American Players Theatre: That's good to hear! Can you share a little about your career journey? What inspired you to work in costumes?
Kathie Brookfield:
I taught myself how to sew and alter patterns for myself since it was hard to find cool clothing in my size, which at the time - the 1960’s - was marketed as "Petite Chubby." I designed and made costumes for my high school in 1968 and 1969. My social studies class went to see Gone With the Wind when it was re-released in 1968, and my English class went to see Zefferelli’s Romeo and Juliet. Both movies were influential to me for their attention to historical fashion details. The shapes and fabrics used were stunning.

I actually wanted to be a music major my freshman year of college, but I could not pass Classic Piano. I cannot translate multiple lines of music to my fingers nor does my hand span an octave on the piano. I then transferred to a theater degree with an emphasis on acting and directing. I was a work-study student in the costume shop at UW-Madison for 4 years and became very interested in the process of designing and making costumes. My first job after graduating in 1975 was Resident Costume Designer for Wilson Street East Dinner Playhouse. I went back to school at UW-Milwaukee and was part of the PTTP program. I finished my BFA in Costume Technology in 1979. While in Milwaukee, I worked two seasons as a stitcher at Melody Top Musical Theatre and did over-hire work as a stitcher at The Milwaukee Repertory Theatre. The first production was a remount for PBS Theatre in America of Trial of the Moke designed by Ellen Kozak. The second was Romeo and Juliet designed by Susan Tsu. I also volunteered to do millinery work on The Recruiting Officer, also designed by Susan Tsu. My husband and I moved to Austin, Texas, for graduate school. I did 3 years of graduate work in Costume Design, including designing productions of Lysistrata, a ballet, Divertissment, choreographed by Igor Youskevitch, Death of a Salesman directed by Kathleen Conlin, and Born on a Sunday (designed both Set and Costumes) directed by MFA candidate Howard Schaefer and written by Ph.D. Playwright TJ Walsh.

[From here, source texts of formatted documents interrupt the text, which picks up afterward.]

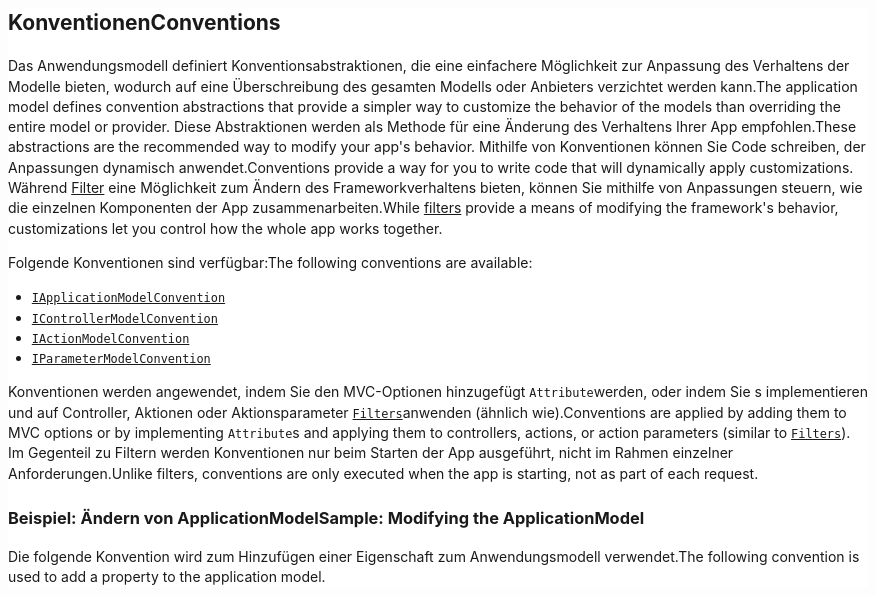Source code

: ## <a name="conventions"></a><span data-ttu-id="3a8d0-152">Konventionen</span><span class="sxs-lookup"><span data-stu-id="3a8d0-152">Conventions</span></span>

<span data-ttu-id="3a8d0-153">Das Anwendungsmodell definiert Konventionsabstraktionen, die eine einfachere Möglichkeit zur Anpassung des Verhaltens der Modelle bieten, wodurch auf eine Überschreibung des gesamten Modells oder Anbieters verzichtet werden kann.</span><span class="sxs-lookup"><span data-stu-id="3a8d0-153">The application model defines convention abstractions that provide a simpler way to customize the behavior of the models than overriding the entire model or provider.</span></span> <span data-ttu-id="3a8d0-154">Diese Abstraktionen werden als Methode für eine Änderung des Verhaltens Ihrer App empfohlen.</span><span class="sxs-lookup"><span data-stu-id="3a8d0-154">These abstractions are the recommended way to modify your app's behavior.</span></span> <span data-ttu-id="3a8d0-155">Mithilfe von Konventionen können Sie Code schreiben, der Anpassungen dynamisch anwendet.</span><span class="sxs-lookup"><span data-stu-id="3a8d0-155">Conventions provide a way for you to write code that will dynamically apply customizations.</span></span> <span data-ttu-id="3a8d0-156">Während [Filter](xref:mvc/controllers/filters) eine Möglichkeit zum Ändern des Frameworkverhaltens bieten, können Sie mithilfe von Anpassungen steuern, wie die einzelnen Komponenten der App zusammenarbeiten.</span><span class="sxs-lookup"><span data-stu-id="3a8d0-156">While [filters](xref:mvc/controllers/filters) provide a means of modifying the framework's behavior, customizations let you control how the whole app works together.</span></span>

<span data-ttu-id="3a8d0-157">Folgende Konventionen sind verfügbar:</span><span class="sxs-lookup"><span data-stu-id="3a8d0-157">The following conventions are available:</span></span>

* [`IApplicationModelConvention`](/dotnet/api/microsoft.aspnetcore.mvc.applicationmodels.iapplicationmodelconvention)
* [`IControllerModelConvention`](/dotnet/api/microsoft.aspnetcore.mvc.applicationmodels.icontrollermodelconvention)
* [`IActionModelConvention`](/dotnet/api/microsoft.aspnetcore.mvc.applicationmodels.iactionmodelconvention)
* [`IParameterModelConvention`](/dotnet/api/microsoft.aspnetcore.mvc.applicationmodels.iparametermodelconvention)

<span data-ttu-id="3a8d0-158">Konventionen werden angewendet, indem Sie den MVC-Optionen hinzugefügt `Attribute`werden, oder indem Sie s implementieren und auf Controller, Aktionen oder Aktionsparameter [`Filters`](xref:mvc/controllers/filters)anwenden (ähnlich wie).</span><span class="sxs-lookup"><span data-stu-id="3a8d0-158">Conventions are applied by adding them to MVC options or by implementing `Attribute`s and applying them to controllers, actions, or action parameters (similar to [`Filters`](xref:mvc/controllers/filters)).</span></span> <span data-ttu-id="3a8d0-159">Im Gegenteil zu Filtern werden Konventionen nur beim Starten der App ausgeführt, nicht im Rahmen einzelner Anforderungen.</span><span class="sxs-lookup"><span data-stu-id="3a8d0-159">Unlike filters, conventions are only executed when the app is starting, not as part of each request.</span></span>

### <a name="sample-modifying-the-applicationmodel"></a><span data-ttu-id="3a8d0-160">Beispiel: Ändern von ApplicationModel</span><span class="sxs-lookup"><span data-stu-id="3a8d0-160">Sample: Modifying the ApplicationModel</span></span>

<span data-ttu-id="3a8d0-161">Die folgende Konvention wird zum Hinzufügen einer Eigenschaft zum Anwendungsmodell verwendet.</span><span class="sxs-lookup"><span data-stu-id="3a8d0-161">The following convention is used to add a property to the application model.</span></span>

American Players Theatre: What is the most important lesson you’ve learned when working with costumes and designs? How about when working in teams?
Kathie Brookfield:
The most important lesson I have learned when working with costumes and designs is that the people I work with are very important. I have to meet the needs of the Director, Designer and Actor in telling a story. The needs are visual, physical, emotional, and intellectual. The costume tells the story of character, class, gender, historical period, time of day, and place. The costumes I drape/pattern have to fit appropriately for the actor/character, allowing for movement of the actor.

American Players Theatre: Obviously, you work with a lot of costumes every day, let alone over the past several years, but do you have a favorite piece you’ve worked on here at APT? What makes it special?
Kathie Brookfield:
It is hard to choose my favorite production, but I still have a fond place in my heart for the collaboration of designer Ted Boerner, actor Randall Duk Kim, first hand Michael Hansen and myself as draper on the 1984 production of Merry Wives of Windsor. My photos of the process of creating the padding for Falstaff played by Randall Duk Kim are featured in The Book of Lore. Every production is my favorite while I work on it.

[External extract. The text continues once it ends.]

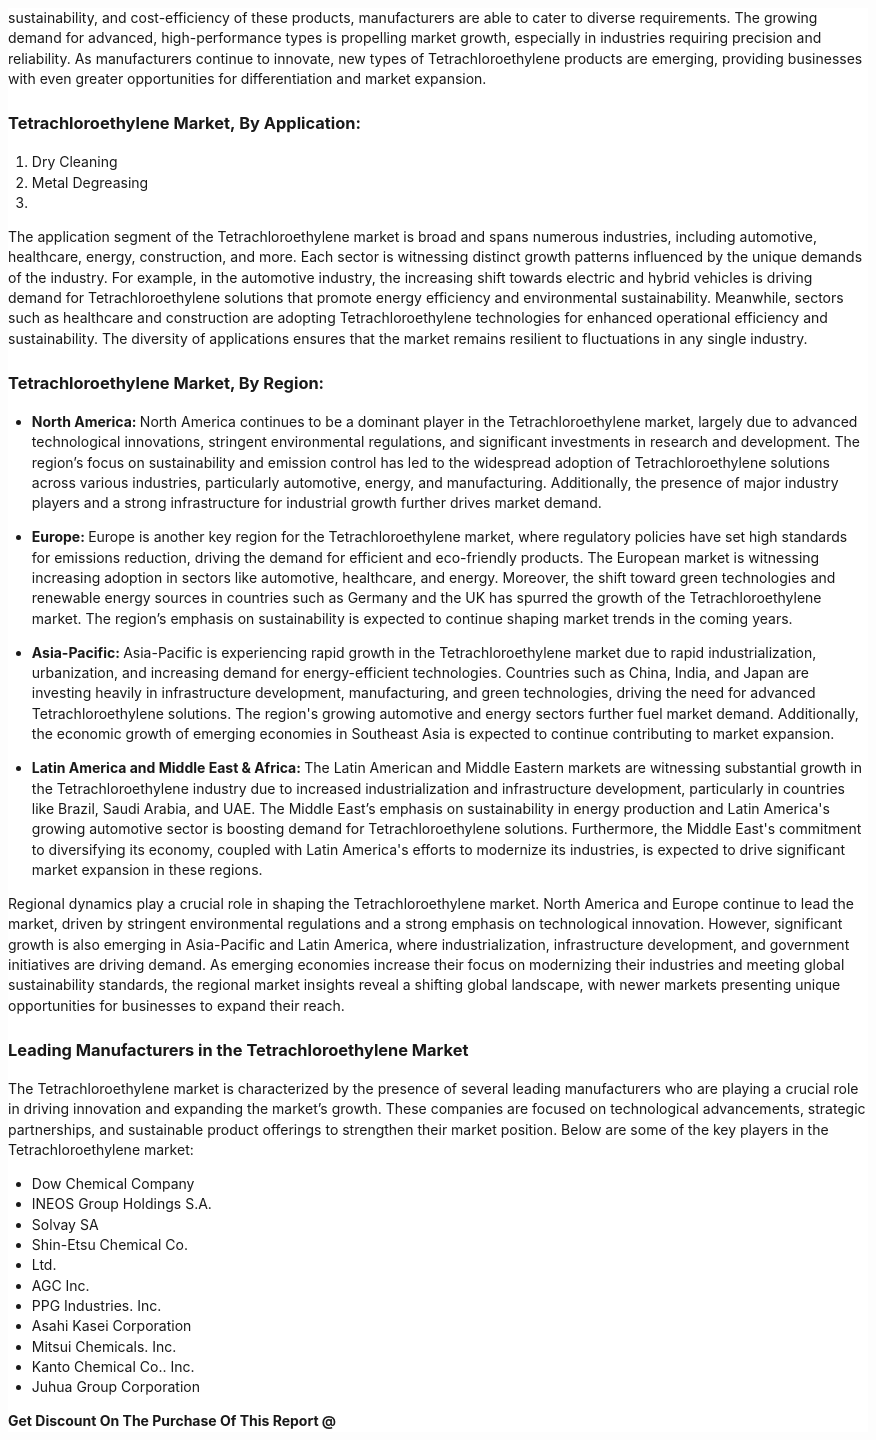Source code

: sustainability, and cost-efficiency of these products, manufacturers are able to cater to diverse requirements. The growing demand for advanced, high-performance types is propelling market growth, especially in industries requiring precision and reliability. As manufacturers continue to innovate, new types of Tetrachloroethylene products are emerging, providing businesses with even greater opportunities for differentiation and market expansion.</p><h3>Tetrachloroethylene Market,&nbsp;By Application:</h3><ol><li>Dry Cleaning<li> Metal Degreasing<li></li></ol><p>The application segment of the Tetrachloroethylene market is broad and spans numerous industries, including automotive, healthcare, energy, construction, and more. Each sector is witnessing distinct growth patterns influenced by the unique demands of the industry. For example, in the automotive industry, the increasing shift towards electric and hybrid vehicles is driving demand for Tetrachloroethylene solutions that promote energy efficiency and environmental sustainability. Meanwhile, sectors such as healthcare and construction are adopting Tetrachloroethylene technologies for enhanced operational efficiency and sustainability. The diversity of applications ensures that the market remains resilient to fluctuations in any single industry.</p><h3>Tetrachloroethylene Market, By Region:</h3><ul><li><p><strong>North America:&nbsp;</strong>North America continues to be a dominant player in the Tetrachloroethylene market, largely due to advanced technological innovations, stringent environmental regulations, and significant investments in research and development. The region&rsquo;s focus on sustainability and emission control has led to the widespread adoption of Tetrachloroethylene solutions across various industries, particularly automotive, energy, and manufacturing. Additionally, the presence of major industry players and a strong infrastructure for industrial growth further drives market demand.</p></li><li><p><strong><strong>Europe:&nbsp;</strong></strong>Europe is another key region for the Tetrachloroethylene market, where regulatory policies have set high standards for emissions reduction, driving the demand for efficient and eco-friendly products. The European market is witnessing increasing adoption in sectors like automotive, healthcare, and energy. Moreover, the shift toward green technologies and renewable energy sources in countries such as Germany and the UK has spurred the growth of the Tetrachloroethylene market. The region&rsquo;s emphasis on sustainability is expected to continue shaping market trends in the coming years.</p></li><li><p><strong><strong>Asia-Pacific:&nbsp;</strong></strong>Asia-Pacific is experiencing rapid growth in the Tetrachloroethylene market due to rapid industrialization, urbanization, and increasing demand for energy-efficient technologies. Countries such as China, India, and Japan are investing heavily in infrastructure development, manufacturing, and green technologies, driving the need for advanced Tetrachloroethylene solutions. The region's growing automotive and energy sectors further fuel market demand. Additionally, the economic growth of emerging economies in Southeast Asia is expected to continue contributing to market expansion.</p></li><li><p><strong><strong>Latin America and Middle East &amp; Africa:&nbsp;</strong></strong>The Latin American and Middle Eastern markets are witnessing substantial growth in the Tetrachloroethylene industry due to increased industrialization and infrastructure development, particularly in countries like Brazil, Saudi Arabia, and UAE. The Middle East&rsquo;s emphasis on sustainability in energy production and Latin America's growing automotive sector is boosting demand for Tetrachloroethylene solutions. Furthermore, the Middle East's commitment to diversifying its economy, coupled with Latin America's efforts to modernize its industries, is expected to drive significant market expansion in these regions.</p></li></ul><p>Regional dynamics play a crucial role in shaping the Tetrachloroethylene market. North America and Europe continue to lead the market, driven by stringent environmental regulations and a strong emphasis on technological innovation. However, significant growth is also emerging in Asia-Pacific and Latin America, where industrialization, infrastructure development, and government initiatives are driving demand. As emerging economies increase their focus on modernizing their industries and meeting global sustainability standards, the regional market insights reveal a shifting global landscape, with newer markets presenting unique opportunities for businesses to expand their reach.</p><h3><strong>Leading Manufacturers in the Tetrachloroethylene Market</strong></h3><p>The Tetrachloroethylene market is characterized by the presence of several leading manufacturers who are playing a crucial role in driving innovation and expanding the market&rsquo;s growth. These companies are focused on technological advancements, strategic partnerships, and sustainable product offerings to strengthen their market position. Below are some of the key players in the Tetrachloroethylene market:</p></div><div class="article-main__content" data-test-id="publishing-text-block"><ul><li><span class="">Dow Chemical Company<li> INEOS Group Holdings S.A.<li> Solvay SA<li> Shin-Etsu Chemical Co.<li> Ltd.<li> AGC Inc.<li> PPG Industries. Inc.<li> Asahi Kasei Corporation<li> Mitsui Chemicals. Inc.<li> Kanto Chemical Co.. Inc.<li> Juhua Group Corporation</span></li></ul></div><div class="article-main__content" data-test-id="publishing-text-block"><p><span class="font-[700]"><strong>Get Discount On The Purchase Of This Report @</strong>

American Players Theatre: When not working here, what do you like to do in your free time?
Kathie Brookfield:
I like to read, sew, and do puzzles while watching movies.

American Players Theatre: Wild Card Question: If you had to wear only clothing from one historical time period for the rest of your life, what era would you wear?
Kathie Brookfield:
I have come to enjoy comfortable clothing, so right now is the time period!

American Players Theatre: Anything else you'd like to add?
Kathie Brookfield:
My business card says: ANY BODY, ANY TIME. The motto on my table says: DONE IS BEAUTIFUL, FINISHED FITS. Also, please see my APT bio.